Oddly, we seem oblivious to those truths. In the name of being protected, we hand over liberty left and right.
I will gladly state the obvious: It is none of the government's business what is printed on a package of anything.
But now that this genie is out of the bottle, now that this battle of freedom has been lost, it might pay to look at the ridiculous ends to which this new power could just as easily be applied.
Any product that poses a health threat falls under government dictate as to packaging. In the future, as political correctness gets deeper into our diet, how long before the vegetarians require meat packaging to show pictures of human stomach cancers or suffering little calves? Would bags of candy carry close-up photographs of rotten teeth and Insulin needles? Should hot dog packages show choking children?
All of those possibilities are ridiculous.
Just as ridiculous as the warning pictures on cigarettes.
If cigarettes are a legal product -- and they are -- and if people can lawfully buy them -- and they can -- then it's none of the government's business what the labeling is. The pack belongs to the cigarette maker or the store until it is bought by the customer, then it belongs to the customer. Neither set of owners should be forced to decorate its property any other way than they way they choose. It is just not anywhere near being the government's business.
And it's a sad thing that nobody realizes that.
I anticipate a huge increase in the sale of cigarette cases.
“Be the first kid to collect ‘em all!”
Makes me wonder why they (the gov’t) won’t put graphic pictures of aborted fetuses on the outside of abortion clinics.
How in the world can the Democrats and liberals even feign that their point of view is NOT one of nanny-state extremism?!?
You cannot seriously have a debate with someone who does not have ANY semblance of reality! RIGHT?!?
Now, let’s mandate murals of aborted fetuses on the outside of abortion clinics.
“It doesn’t matter how big the warnings on the cigarettes are; you could have a black pack, with a skull and crossbones on the front, called TUMORS, and smokers would be around the block going, “I can’t wait to get my hands on these #$%^ing things! I bet ya get a tumor as soon as you light up!” - Denis Leary (1992)
Agreed. They can put pictures on my cigarettes right after they put pictures on the front door of abortion clinics!
Now THAT’S funny
Beat me to it!
Barney Frank should have to walk around with a picture of an emaciated AIDS patient pinned to the back of his jacket.
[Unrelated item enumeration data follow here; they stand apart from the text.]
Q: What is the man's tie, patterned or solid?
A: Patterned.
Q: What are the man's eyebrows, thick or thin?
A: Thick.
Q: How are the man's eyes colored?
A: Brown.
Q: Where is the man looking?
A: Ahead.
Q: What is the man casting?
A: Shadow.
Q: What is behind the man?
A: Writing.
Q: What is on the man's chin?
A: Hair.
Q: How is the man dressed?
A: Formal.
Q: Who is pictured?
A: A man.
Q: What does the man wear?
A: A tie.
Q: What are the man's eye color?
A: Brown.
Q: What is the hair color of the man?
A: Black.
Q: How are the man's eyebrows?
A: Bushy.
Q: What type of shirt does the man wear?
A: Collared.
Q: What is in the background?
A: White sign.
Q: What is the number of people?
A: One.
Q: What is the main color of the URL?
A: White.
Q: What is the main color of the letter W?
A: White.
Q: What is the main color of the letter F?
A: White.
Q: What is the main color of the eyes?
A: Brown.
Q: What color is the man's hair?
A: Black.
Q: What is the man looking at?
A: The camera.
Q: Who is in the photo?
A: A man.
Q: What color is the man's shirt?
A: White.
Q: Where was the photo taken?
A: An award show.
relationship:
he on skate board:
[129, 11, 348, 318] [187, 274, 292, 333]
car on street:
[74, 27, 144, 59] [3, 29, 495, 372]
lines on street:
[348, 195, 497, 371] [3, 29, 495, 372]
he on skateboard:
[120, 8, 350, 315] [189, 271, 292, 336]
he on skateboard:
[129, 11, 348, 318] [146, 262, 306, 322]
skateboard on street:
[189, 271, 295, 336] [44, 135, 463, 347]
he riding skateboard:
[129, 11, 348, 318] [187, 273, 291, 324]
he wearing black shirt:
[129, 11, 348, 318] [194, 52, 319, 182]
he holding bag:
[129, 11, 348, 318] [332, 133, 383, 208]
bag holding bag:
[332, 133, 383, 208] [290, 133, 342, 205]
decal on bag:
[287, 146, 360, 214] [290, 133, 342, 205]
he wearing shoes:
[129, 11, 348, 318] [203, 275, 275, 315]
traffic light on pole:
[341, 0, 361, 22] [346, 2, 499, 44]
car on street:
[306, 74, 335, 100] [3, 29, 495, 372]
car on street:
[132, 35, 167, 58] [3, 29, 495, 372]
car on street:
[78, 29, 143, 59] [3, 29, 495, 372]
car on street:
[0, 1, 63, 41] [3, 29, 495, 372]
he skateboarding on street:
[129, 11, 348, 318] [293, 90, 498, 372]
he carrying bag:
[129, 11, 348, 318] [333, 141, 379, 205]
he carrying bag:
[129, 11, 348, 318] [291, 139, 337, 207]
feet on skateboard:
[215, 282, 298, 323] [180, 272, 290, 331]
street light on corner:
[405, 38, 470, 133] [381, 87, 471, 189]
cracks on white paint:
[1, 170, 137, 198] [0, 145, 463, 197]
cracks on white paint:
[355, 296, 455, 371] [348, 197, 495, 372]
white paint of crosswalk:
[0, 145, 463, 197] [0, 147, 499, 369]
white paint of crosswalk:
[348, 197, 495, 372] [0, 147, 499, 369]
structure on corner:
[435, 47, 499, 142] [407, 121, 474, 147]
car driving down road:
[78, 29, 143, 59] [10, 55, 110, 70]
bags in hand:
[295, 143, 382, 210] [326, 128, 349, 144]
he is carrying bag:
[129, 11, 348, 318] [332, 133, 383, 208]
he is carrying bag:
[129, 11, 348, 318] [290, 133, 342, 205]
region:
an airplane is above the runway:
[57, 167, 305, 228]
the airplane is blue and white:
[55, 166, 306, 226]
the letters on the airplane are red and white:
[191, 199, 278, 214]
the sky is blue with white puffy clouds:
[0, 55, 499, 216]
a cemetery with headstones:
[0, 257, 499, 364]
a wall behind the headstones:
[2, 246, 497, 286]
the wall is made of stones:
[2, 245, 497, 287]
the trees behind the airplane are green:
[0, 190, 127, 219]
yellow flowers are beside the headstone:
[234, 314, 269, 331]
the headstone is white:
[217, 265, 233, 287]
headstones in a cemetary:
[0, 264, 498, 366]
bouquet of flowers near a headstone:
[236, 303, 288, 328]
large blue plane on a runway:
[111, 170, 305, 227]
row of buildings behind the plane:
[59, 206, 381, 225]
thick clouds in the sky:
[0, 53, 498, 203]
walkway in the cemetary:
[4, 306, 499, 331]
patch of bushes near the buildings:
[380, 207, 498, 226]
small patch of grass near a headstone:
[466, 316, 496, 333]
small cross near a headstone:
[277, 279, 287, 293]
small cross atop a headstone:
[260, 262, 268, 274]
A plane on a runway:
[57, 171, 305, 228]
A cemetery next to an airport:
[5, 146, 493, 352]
Nanny staters with OUR MONEY in action! Beats having to work for a living.
There should be a picture of a Zimbabwe trillion dollar note next to Obama’s name on the next ballot.
And make that pillow-biter put one on his a$$ . . . the rear one . . . and maybe on his front one . . . his mouth (like, what's the diff?)
I am not and have never been a smoker, but this deeply offends me. Time for Congress to put it’s foot down if they are ever going to be serious about reigning in the Fed bureaucracy.
So will these photos go on packaging of medical marijuana? What about second hand marijuana smoke?
Or specially made stickers to plaster over them
This will only cheapen and desensitize the effects.
If warnings about bad effects are to be placed on products, then the very graphic gruesome details of the genocide of the Unborn ought to be plastered all over PP.